Regardless, you're whistling in the wind here. 'Beth-lore' is that the Temple collapses. There's even a plausible explanation. Vivec said 'I'm gonna tell the priests the game's up, and then I'll head off to some other dimension to chill'. He does this, subsequently Lexie and Sil die. He sees no point in not letting the priests know, tells them. This is basically what the game suggests happens.
That Vivec told the populace is the only even semi-plausible explanation, but from the 3rd PGE we can easily infer that that didn't happen (and nowhere does the game basically suggest that it happened):
"Dagoth Ur and two members of the Tribunal, Almalexia and Sotha Sil, were destroyed in the Nerevarine's fury. Vivec too may have been killed, but his fate is currently undetermined."http://www.imperial-library.info/pge3/morrowind.shtml
They don't know what Vivec's fate is or whether or not the Nerevarine even killed him, so I'm pretty sure we can say for certain that Vivec hasn't been making any public announcements - afterall, if he'd been the one to relay the news of Ayem & Seht's death then surely they know he whether he was alive.

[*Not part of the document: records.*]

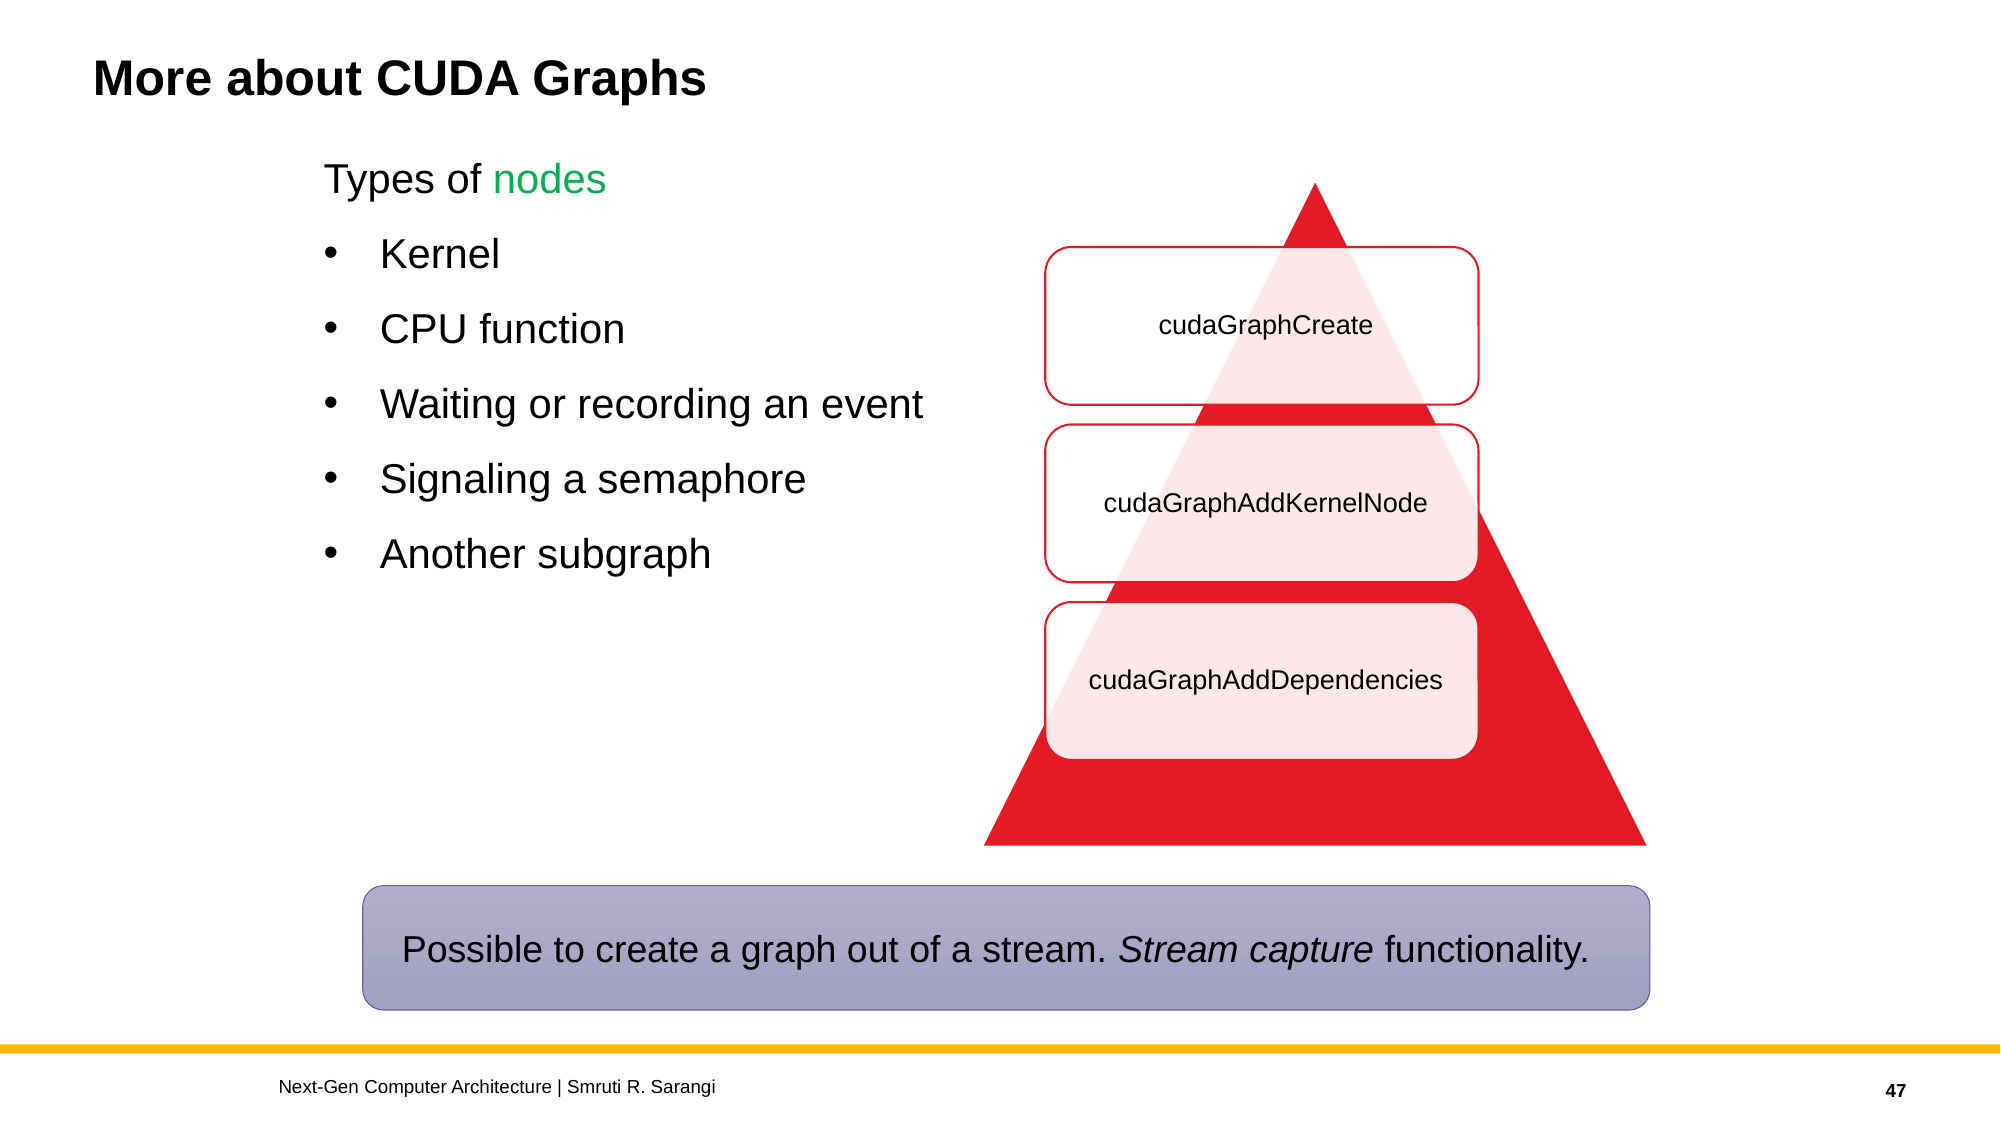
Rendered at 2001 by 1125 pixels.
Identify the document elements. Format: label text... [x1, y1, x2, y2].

list Types of nodes Kernel CPU function Waiting or recording an event Signaling a semaphore Another subgraph [308, 144, 1434, 592]
text_box Possible to create a graph out of a stream. Stream capture functionality. [362, 885, 1651, 1011]
footer Next-Gen Computer Architecture | Smruti R. Sarangi [263, 1067, 1464, 1105]
slide_number 47 [1711, 1071, 1922, 1109]
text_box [510, 179, 1681, 847]
title More about CUDA Graphs [78, 45, 1578, 180]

So, what do we come away with. Vivec didn't tell them based both on the above quote along with the fact that doing so would openly contradict his goals. Helseth & the Queen Mother are the only other people that knew, and they wouldn't be believed; the people already think he killed his predecessor, he's known to be at odds with the Temple, and he's a foreigner, not exactly a good source regarding the state of the Tribunal as he's obviously biased and untrustworthy, plus if the people won't believe the Nerevarine they're not going to believe Helseth. The Nerevarine is the only person that could provide proof as he's the only one capable of accessing the Clockwork City, but it can't be waived off as the Nerevarine having done it simply due to the fact that the Nerevarine didn't canonically do anything outside the Main Quest. So basically it couldn't, wouldn't, and shouldn't have happened the way the devs say it did.
An argument suggesting that this is impossible is a rather hopeless endeavour. 'The Lore' clearly states what happened, and even justifies it. You could argue that that's not a good story, which, as I said, I agree with you on, but you can't argue that that's not the story.
I never argued that it wasn't the story. My entire premise throughout this thread has not been that it didn't happen, but that it shouldn't/wouldn't/couldn't happen if the devs had actually thought it through.